Psychological thriller depicts aspects of Egyptian reality

Until the end of the film, viewers remain wondering whether Adham is Watany or Watany is Adham.

CAIRO - Written and directed by Khaled Youssef, the movie “Karma” could be interpreted as a psychological thriller presenting a panorama of the Egyptian reality.

The film has parallel plots as well as parallel settings. It depicts the dream worlds of two men who look identical. One is a Muslim billionaire businessman named Adham and the other is an extremely poor Christian jobless man called Watany. Egyptian actor Amr Saad outstandingly plays both roles.

Whenever one of the two men falls asleep, he dreams of the other man’s world. Watany looks for a treasure buried under a deserted mosque while Adham looks for true self with the help of his therapist, who is also a mystical, peculiar man craftily portrayed by Khaled el-Sawy. Hence, the film is divided into two worlds: rich and poor, Muslim and Christian.

Both worlds share several aspects. The two men have many enemies regardless of the broad discrepancies between them. The synchronisation of the two plots is deftly made by Youssef.

The film highlights the wide gap between the rich and the poor in Egypt. It depicts the life of a very poor community living in slums and that of the extravagantly rich powerful businessmen living in palaces. Adham rides a helicopter to move around Cairo but Watany cannot afford to buy his daughter, Karma, a simple type of sweets.

The child, Perla, who played the part of Karma, is quite expressive as if poverty makes an adult of her.

Among the other prominent roles in the film is that of Madina, the wife of Watany (played by actress Zeina) who, despite the extreme scarcity, is surviving and is quite supportive of her husband.

“Poverty, Adham, is a humane crime,” the therapist says commenting on Adham’s narration of one of his dreams. “It seems that your soul is rebelling against you but you, through your thoughts, are throwing it in the dark.

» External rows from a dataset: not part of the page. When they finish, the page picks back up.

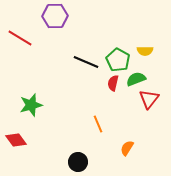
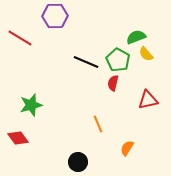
yellow semicircle: moved 1 px right, 3 px down; rotated 49 degrees clockwise
green semicircle: moved 42 px up
red triangle: moved 1 px left, 1 px down; rotated 40 degrees clockwise
red diamond: moved 2 px right, 2 px up
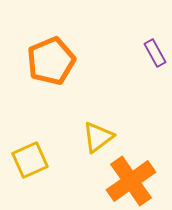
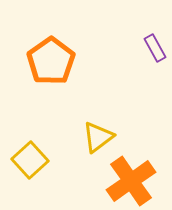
purple rectangle: moved 5 px up
orange pentagon: rotated 12 degrees counterclockwise
yellow square: rotated 18 degrees counterclockwise
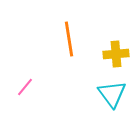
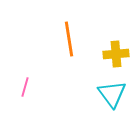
pink line: rotated 24 degrees counterclockwise
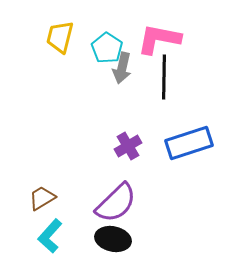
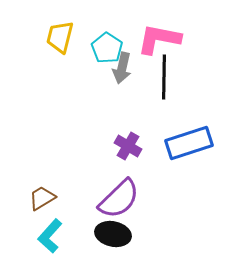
purple cross: rotated 28 degrees counterclockwise
purple semicircle: moved 3 px right, 4 px up
black ellipse: moved 5 px up
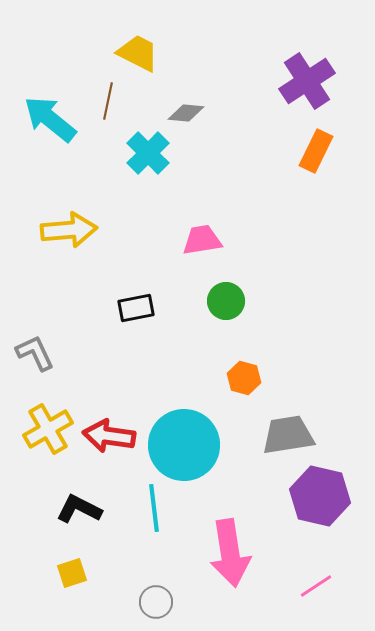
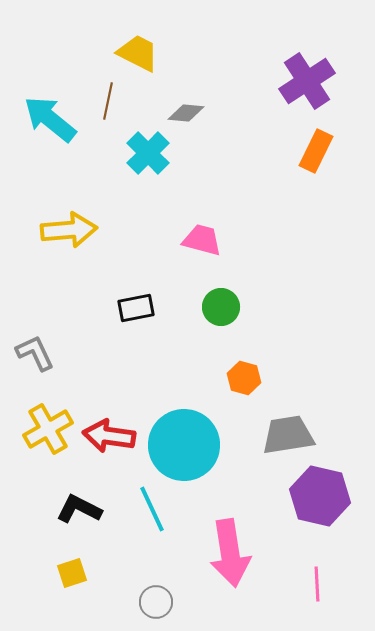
pink trapezoid: rotated 24 degrees clockwise
green circle: moved 5 px left, 6 px down
cyan line: moved 2 px left, 1 px down; rotated 18 degrees counterclockwise
pink line: moved 1 px right, 2 px up; rotated 60 degrees counterclockwise
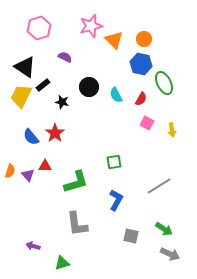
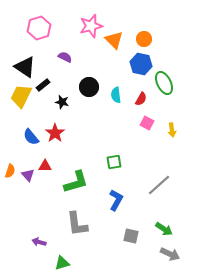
cyan semicircle: rotated 21 degrees clockwise
gray line: moved 1 px up; rotated 10 degrees counterclockwise
purple arrow: moved 6 px right, 4 px up
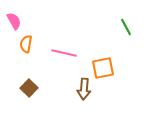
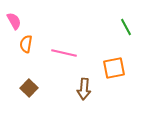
orange square: moved 11 px right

“I’m afraid to sleep,” says Adham after he wakes up following one of his dreams of Watany’s world.

The two men continue dreaming of each other’s lives until their paths cross and Watany becomes Adham and Adham becomes Watany. That switch of characters causes humorous situations. Here sectarianism appears on the surface, which is the main reason behind the controversy over the film.

“At this point, several questions are raised, including what is the source of happiness and whether we will be happier after we switch our lives with others or we will be more miserable,” Youssef explained.

Other questions, Youssef said, shed light on the people causing such big social gaps as the film tackles the involvement of businessmen in a major corruption case in the country.

“Get back into the arms of the ‘state’ so we can help you,” says an undefined official named Selim to Adham. The role of the official is well-portrayed by actor Magdy Kamel.

“From now on the Karma laws are the ones that will rule,” Adham tells his assistant in response to a conversation about his struggle with fellow businessmen as well as the state.

Until the end of the film, viewers remain wondering whether Adham is Watany or Watany is Adham, whether they are two men or one man, which adds to the thrilling nature of Youssef’s script.

“Since the beginning of the universe, there is no difference between a human being and another. We are the ones who create the differences,” says a voice at the end of the film.

The film has elicited mixed reactions from both critics and viewers.

“It’s not Khaled Youssef’s best film. There is confusion in the script, which does not move smoothly. It could have been better if somebody else other than the director wrote the script,” critic Magda Mouris said.

On the other hand, writer Farida el-Shobashi said the film was typical of Youssef in “a positive way.”

“The film serves a core Egyptian case. The Egyptian citizen, whether Muslim or Christian, suffers from similar dilemmas,” she said.

Similar comments were voiced by viewers.

“The film presents a small panorama of the Egyptian society with all its negative aspects,” said Ali Mohamed, 39.

“As a film, I enjoyed it artistically. Yet I expected the plots to be clearer but, in a nutshell, I enjoyed watching it,” said Heba Youssef, 29.

The film marks Youssef’s comeback to film-making after a 7-year hiatus. Youssef became involved in politics following the Egyptian uprising in 2011 and is now a member of parliament.

Marwa al-A’sar is a Cairo-based journalist.